Taken together, these results confirm that EA is a key concept in the clinical presentation as well as the treatment of BPD. Further research using the criteria to investigate mechanisms of change is needed to clarify the relationship between EA, symptom reduction and BPD.
Statement of Ethics
With respect to the original submitted project on the SwissEthics platform, the competent Ethics Committee, has approved the study (2017–02167). The study is registered (NCT0317818). In keeping with the established, and approved, Data Management Plan, only anonymous data will be kept in the file. All video raw data, where the patient may be identified will be stored separately from patient identifiers and from the main dataset. Written informed consent was obtained from participants to participate in the study.
Conflict of Interest Statement
Ueli Kramer was guest editor of the Topical Article Collection “A Mechanistic Approach to Psychotherapy” at the time of submission. The authors have no further conflicts of interest to declare.
Funding Sources
This trial is supported by the Swiss National Science Foundation (SNSF100014_179457/1, to Pr. Kramer).

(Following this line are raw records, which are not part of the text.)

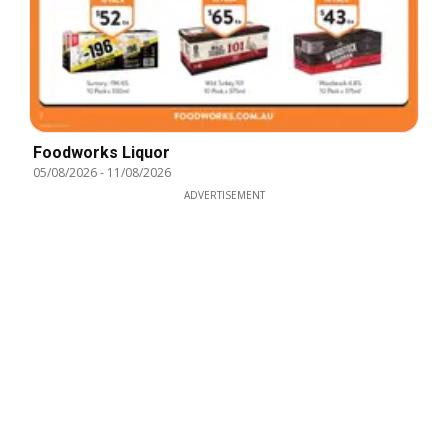
Foodworks Liquor
05/08/2026
-
11/08/2026
ADVERTISEMENT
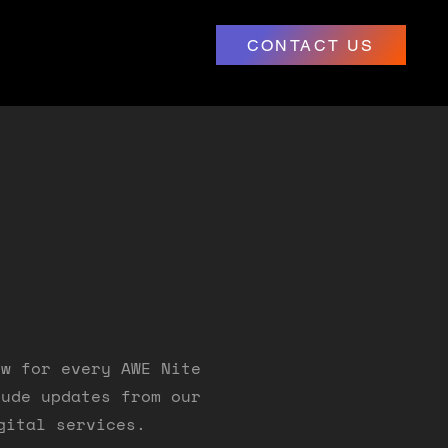
CONTACT US
ow for every AWE Nite
lude updates from our
gital services.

The study was designed independently from the funding source, and the data collection, analysis and interpretation are not influenced by the funding source, in keeping with the regulations of SNSF.
Author Contributions
L.G.: major contribution to design, data acquisition, coding, analysis and interpretation, as well as writing and revising article; T.R.: major contribution to data analysis and presentation; A.G., F.L., L.A., and J.B.M.: major contribution to data acquisition and coding, I.C.: significant contribution to data analysis, coding, and revision; H.B.: major contribution to data acquisition; S.K.: contribution to revising article; and U.K.: major contribution to revising article and significant contribution to interpretation.
Data Availability Statement
Data are readily available upon request to the first author (L.G.).